Information contained in this publication is intended for informational purposes only and does not constitute legal advice or opinion, nor is it a substitute for the professional judgment of an attorney.
On January 14, 2025, the Supreme Court of Puerto Rico had the opportunity to address the “national origin” protected category under the anti-discrimination provisions of Puerto Rico Act No. 100 of June 30, 1959, as amended (“Act 100”). In Roberto Jiménez Soto v. Carolina Catering Corp. (Sky Caterers), the Court held that this category does not include discrimination based on the employee’s citizenship or immigration status.
The plaintiff, a citizen of the Dominican Republic and a U.S. legal permanent resident, filed suit against his employer after being terminated from employment following the expiration of his permanent residence card (green card).

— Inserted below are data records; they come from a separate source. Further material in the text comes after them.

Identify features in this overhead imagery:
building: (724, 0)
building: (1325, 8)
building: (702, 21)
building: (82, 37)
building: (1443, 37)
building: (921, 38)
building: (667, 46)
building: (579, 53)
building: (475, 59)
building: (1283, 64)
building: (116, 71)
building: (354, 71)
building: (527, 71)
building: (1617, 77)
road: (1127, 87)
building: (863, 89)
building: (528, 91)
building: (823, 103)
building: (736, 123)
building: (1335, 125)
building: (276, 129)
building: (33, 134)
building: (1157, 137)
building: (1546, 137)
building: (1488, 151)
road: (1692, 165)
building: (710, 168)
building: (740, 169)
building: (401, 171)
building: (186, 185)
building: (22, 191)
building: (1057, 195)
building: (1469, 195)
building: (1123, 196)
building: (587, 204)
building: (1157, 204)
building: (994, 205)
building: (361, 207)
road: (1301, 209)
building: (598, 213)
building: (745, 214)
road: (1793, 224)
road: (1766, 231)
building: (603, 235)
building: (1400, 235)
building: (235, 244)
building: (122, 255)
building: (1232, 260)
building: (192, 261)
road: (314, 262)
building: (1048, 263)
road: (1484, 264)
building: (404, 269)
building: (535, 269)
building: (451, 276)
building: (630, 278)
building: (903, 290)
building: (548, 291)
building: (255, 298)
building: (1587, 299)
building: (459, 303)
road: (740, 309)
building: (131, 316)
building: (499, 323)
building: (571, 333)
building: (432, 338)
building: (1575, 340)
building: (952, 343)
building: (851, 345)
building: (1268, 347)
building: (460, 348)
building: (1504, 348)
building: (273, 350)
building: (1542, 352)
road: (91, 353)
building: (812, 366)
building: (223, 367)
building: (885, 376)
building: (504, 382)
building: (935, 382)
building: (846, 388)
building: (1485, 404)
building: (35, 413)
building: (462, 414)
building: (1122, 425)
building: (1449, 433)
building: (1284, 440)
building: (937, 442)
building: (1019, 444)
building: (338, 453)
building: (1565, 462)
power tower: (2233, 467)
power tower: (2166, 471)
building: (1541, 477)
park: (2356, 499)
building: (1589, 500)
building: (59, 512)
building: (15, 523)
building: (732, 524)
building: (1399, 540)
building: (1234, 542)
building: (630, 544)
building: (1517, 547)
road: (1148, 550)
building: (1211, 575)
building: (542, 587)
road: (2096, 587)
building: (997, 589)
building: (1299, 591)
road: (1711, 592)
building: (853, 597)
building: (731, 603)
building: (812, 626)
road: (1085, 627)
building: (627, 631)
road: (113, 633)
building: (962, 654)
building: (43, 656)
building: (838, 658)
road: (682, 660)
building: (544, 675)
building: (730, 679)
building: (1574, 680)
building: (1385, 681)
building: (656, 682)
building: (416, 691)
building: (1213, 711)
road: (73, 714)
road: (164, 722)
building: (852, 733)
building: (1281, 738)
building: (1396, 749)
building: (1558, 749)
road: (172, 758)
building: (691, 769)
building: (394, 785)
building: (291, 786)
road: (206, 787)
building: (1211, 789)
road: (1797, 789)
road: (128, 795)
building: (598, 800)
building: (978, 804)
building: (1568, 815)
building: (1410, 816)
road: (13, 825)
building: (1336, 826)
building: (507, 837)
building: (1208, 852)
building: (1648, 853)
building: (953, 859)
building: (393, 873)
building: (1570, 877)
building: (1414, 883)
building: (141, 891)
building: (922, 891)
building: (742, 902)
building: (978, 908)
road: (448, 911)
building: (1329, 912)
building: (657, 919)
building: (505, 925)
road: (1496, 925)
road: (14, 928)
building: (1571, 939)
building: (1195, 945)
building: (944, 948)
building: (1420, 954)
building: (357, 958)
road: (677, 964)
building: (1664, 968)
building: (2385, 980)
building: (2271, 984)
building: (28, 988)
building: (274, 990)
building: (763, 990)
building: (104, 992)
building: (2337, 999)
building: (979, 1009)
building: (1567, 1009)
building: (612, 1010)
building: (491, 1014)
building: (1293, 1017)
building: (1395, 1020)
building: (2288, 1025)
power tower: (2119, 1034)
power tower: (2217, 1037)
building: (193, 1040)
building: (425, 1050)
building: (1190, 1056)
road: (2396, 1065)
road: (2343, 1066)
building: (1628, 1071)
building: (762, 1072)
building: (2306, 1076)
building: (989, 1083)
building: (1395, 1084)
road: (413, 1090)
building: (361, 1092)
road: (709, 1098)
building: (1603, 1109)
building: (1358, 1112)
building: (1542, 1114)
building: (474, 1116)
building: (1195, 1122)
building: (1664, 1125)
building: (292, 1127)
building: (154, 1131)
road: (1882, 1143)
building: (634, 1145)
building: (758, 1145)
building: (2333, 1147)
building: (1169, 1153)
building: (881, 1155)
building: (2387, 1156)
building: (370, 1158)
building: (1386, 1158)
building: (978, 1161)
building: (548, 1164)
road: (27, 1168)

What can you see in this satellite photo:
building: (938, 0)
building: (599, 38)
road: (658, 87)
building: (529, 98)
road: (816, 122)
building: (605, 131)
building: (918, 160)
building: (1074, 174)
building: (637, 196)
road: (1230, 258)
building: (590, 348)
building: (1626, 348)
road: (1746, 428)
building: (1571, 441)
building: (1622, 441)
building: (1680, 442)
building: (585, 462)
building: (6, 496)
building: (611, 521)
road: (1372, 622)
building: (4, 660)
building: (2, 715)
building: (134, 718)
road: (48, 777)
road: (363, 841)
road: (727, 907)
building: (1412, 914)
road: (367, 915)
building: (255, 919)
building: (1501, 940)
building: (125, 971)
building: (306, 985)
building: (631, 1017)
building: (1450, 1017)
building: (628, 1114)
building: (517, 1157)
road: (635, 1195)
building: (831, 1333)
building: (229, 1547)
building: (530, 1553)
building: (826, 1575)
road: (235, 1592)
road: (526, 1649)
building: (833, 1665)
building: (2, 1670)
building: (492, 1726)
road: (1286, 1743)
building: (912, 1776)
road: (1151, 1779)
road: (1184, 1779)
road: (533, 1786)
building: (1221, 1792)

According to the plaintiff, his employer unlawfully terminated him due to his national origin because he was perceived and treated as an illegal immigrant. The employer, in turn, alleged that because the plaintiff failed to present a renewed green card, as required by airport security regulations in order to gain access to his workplace, his termination was appropriate.
In addressing the controversy, the Court defined the term national origin as the place where an individual is born or from which his ancestors originated but does not include either migratory or citizenship status.
The PR Supreme Court reaffirmed that, following the McDonnell Douglas framework,1 the plaintiff carries the initial burden of establishing a prima facie case of discrimination. Specifically, the plaintiff must demonstrate: (a) membership in a protected group; (b) qualification for the job; (c) termination from the position, and (d) that the employer sought to replace him with someone with similar qualifications. In this case, the Court found that the plaintiff failed to prove intentional discrimination based on national origin. The Court reasoned that the plaintiff’s termination was not motivated by his country of origin, nor by any physical, cultural, or linguistic characteristics associated to his national origin. Rather, the Court concluded that the employer had justified its decision exclusively on the basis of the employee’s migration status.
Additionally, while the Court acknowledged that the plaintiff’s termination for having an expired permanent residence card might be deemed improper under the anti-discrimination provisions of the Immigration Reform and Control Act of 1986 (“IRCA”), it did not constitute unlawful or discriminatory conduct based on national origin under Act 100.
Furthermore, in addressing the controversy, the Court stated that courts may consider the “same actor inference” doctrine. This doctrine suggests that if the person who hired an employee is also the one who terminated the employee, in a relatively short period, then it is less likely that discriminatory intent was involved.
In view of the burden-shifting framework established by McDonnell Douglas, and the application of the same actor rule, the Puerto Rico Supreme Court found that the plaintiff failed to demonstrate a discriminatory purpose or effect against him on the basis of national origin.
*Jeylimar Fuentes Rivera is pending Bar Admission. Joana Pagan, a third-year law student, also helped in the preparation of this article.
See Footnotes
1 This burden-shifting framework was established in the U.S. Supreme Court case McDonnell Douglas Corp. v. Green, 411 U.S. 792 (1973).